What to do: Reproduce only the lines of the items below between the line holding "common name: Pacific blackberry" and the line holding "genus: Metridium", inclusive, changing "common name" to "vernacular name" throughout and leaving everything else unchanged.
★ ★ ★ ★ ★
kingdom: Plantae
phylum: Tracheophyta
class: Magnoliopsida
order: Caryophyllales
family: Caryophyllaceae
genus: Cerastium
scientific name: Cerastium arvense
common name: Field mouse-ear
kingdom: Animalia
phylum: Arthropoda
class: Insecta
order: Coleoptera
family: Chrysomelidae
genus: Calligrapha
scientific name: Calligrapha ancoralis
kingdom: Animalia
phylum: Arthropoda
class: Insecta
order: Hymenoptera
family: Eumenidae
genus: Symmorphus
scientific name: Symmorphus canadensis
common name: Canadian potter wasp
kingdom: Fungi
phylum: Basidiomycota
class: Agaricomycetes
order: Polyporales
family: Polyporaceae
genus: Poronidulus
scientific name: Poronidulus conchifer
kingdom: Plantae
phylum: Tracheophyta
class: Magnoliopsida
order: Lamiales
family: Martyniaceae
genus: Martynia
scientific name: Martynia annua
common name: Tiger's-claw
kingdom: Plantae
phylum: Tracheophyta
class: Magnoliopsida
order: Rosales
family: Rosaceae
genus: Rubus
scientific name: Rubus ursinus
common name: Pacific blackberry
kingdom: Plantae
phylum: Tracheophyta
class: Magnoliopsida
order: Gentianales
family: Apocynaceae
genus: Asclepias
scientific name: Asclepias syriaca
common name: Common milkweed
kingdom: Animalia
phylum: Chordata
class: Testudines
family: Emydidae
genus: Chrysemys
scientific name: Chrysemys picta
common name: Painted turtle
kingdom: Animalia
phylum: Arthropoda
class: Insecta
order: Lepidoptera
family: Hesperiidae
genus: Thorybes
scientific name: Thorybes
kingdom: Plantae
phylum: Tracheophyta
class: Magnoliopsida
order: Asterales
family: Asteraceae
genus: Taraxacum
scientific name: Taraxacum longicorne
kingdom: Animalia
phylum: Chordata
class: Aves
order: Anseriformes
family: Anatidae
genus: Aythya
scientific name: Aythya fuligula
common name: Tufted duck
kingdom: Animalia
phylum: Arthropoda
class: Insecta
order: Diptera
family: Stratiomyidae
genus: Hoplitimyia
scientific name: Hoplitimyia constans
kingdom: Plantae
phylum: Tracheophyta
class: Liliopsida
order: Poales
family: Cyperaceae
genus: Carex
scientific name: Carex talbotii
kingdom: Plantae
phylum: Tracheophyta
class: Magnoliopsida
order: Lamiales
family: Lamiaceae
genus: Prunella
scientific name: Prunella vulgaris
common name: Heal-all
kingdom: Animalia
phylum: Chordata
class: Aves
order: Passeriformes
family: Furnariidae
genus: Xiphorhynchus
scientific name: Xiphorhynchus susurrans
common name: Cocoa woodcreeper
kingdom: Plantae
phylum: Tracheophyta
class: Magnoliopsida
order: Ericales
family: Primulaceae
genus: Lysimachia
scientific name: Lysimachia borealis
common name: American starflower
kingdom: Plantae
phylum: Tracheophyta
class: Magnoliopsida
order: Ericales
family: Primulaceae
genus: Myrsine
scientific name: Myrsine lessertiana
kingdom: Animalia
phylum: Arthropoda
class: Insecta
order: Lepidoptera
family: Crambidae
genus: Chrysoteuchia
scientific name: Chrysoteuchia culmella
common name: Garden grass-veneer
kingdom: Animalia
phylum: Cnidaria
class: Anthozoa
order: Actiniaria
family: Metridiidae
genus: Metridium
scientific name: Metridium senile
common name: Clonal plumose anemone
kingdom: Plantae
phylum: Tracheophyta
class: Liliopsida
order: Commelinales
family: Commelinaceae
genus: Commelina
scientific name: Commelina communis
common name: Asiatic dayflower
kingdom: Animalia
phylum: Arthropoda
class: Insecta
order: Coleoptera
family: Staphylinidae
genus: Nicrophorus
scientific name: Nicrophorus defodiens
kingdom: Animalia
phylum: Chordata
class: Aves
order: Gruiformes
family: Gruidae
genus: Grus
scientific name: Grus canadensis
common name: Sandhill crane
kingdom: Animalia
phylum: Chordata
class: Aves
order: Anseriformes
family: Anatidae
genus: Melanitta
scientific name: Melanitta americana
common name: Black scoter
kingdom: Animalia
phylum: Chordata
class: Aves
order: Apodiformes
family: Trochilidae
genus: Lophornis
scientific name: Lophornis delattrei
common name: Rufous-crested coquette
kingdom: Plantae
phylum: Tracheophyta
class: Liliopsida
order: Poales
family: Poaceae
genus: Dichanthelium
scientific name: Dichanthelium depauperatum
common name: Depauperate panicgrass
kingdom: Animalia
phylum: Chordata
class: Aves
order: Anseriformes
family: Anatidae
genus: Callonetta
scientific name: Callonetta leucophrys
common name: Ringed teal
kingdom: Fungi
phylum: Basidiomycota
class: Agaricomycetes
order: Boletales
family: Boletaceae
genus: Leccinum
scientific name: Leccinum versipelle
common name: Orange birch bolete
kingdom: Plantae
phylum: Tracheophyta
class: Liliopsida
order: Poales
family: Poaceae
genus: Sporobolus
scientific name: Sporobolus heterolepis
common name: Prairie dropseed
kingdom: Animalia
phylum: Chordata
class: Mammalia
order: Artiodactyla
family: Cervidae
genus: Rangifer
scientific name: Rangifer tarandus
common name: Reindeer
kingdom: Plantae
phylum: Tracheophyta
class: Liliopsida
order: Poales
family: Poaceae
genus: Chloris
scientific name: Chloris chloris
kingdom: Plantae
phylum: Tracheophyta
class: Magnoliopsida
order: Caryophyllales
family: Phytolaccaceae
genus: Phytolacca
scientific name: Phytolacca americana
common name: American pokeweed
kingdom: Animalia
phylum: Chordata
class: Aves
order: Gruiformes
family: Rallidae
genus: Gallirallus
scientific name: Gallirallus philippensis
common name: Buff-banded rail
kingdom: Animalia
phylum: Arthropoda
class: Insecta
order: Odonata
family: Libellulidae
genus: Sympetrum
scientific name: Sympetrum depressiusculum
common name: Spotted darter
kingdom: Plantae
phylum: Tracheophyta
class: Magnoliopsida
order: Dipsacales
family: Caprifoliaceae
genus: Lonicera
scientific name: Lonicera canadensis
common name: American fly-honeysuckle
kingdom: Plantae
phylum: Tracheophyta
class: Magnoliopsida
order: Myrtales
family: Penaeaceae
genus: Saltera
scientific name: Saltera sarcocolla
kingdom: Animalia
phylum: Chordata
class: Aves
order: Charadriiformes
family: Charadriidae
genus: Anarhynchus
★ ★ ★ ★ ★
Complete answer:
vernacular name: Pacific blackberry
kingdom: Plantae
phylum: Tracheophyta
class: Magnoliopsida
order: Gentianales
family: Apocynaceae
genus: Asclepias
scientific name: Asclepias syriaca
vernacular name: Common milkweed
kingdom: Animalia
phylum: Chordata
class: Testudines
family: Emydidae
genus: Chrysemys
scientific name: Chrysemys picta
vernacular name: Painted turtle
kingdom: Animalia
phylum: Arthropoda
class: Insecta
order: Lepidoptera
family: Hesperiidae
genus: Thorybes
scientific name: Thorybes
kingdom: Plantae
phylum: Tracheophyta
class: Magnoliopsida
order: Asterales
family: Asteraceae
genus: Taraxacum
scientific name: Taraxacum longicorne
kingdom: Animalia
phylum: Chordata
class: Aves
order: Anseriformes
family: Anatidae
genus: Aythya
scientific name: Aythya fuligula
vernacular name: Tufted duck
kingdom: Animalia
phylum: Arthropoda
class: Insecta
order: Diptera
family: Stratiomyidae
genus: Hoplitimyia
scientific name: Hoplitimyia constans
kingdom: Plantae
phylum: Tracheophyta
class: Liliopsida
order: Poales
family: Cyperaceae
genus: Carex
scientific name: Carex talbotii
kingdom: Plantae
phylum: Tracheophyta
class: Magnoliopsida
order: Lamiales
family: Lamiaceae
genus: Prunella
scientific name: Prunella vulgaris
vernacular name: Heal-all
kingdom: Animalia
phylum: Chordata
class: Aves
order: Passeriformes
family: Furnariidae
genus: Xiphorhynchus
scientific name: Xiphorhynchus susurrans
vernacular name: Cocoa woodcreeper
kingdom: Plantae
phylum: Tracheophyta
class: Magnoliopsida
order: Ericales
family: Primulaceae
genus: Lysimachia
scientific name: Lysimachia borealis
vernacular name: American starflower
kingdom: Plantae
phylum: Tracheophyta
class: Magnoliopsida
order: Ericales
family: Primulaceae
genus: Myrsine
scientific name: Myrsine lessertiana
kingdom: Animalia
phylum: Arthropoda
class: Insecta
order: Lepidoptera
family: Crambidae
genus: Chrysoteuchia
scientific name: Chrysoteuchia culmella
vernacular name: Garden grass-veneer
kingdom: Animalia
phylum: Cnidaria
class: Anthozoa
order: Actiniaria
family: Metridiidae
genus: Metridium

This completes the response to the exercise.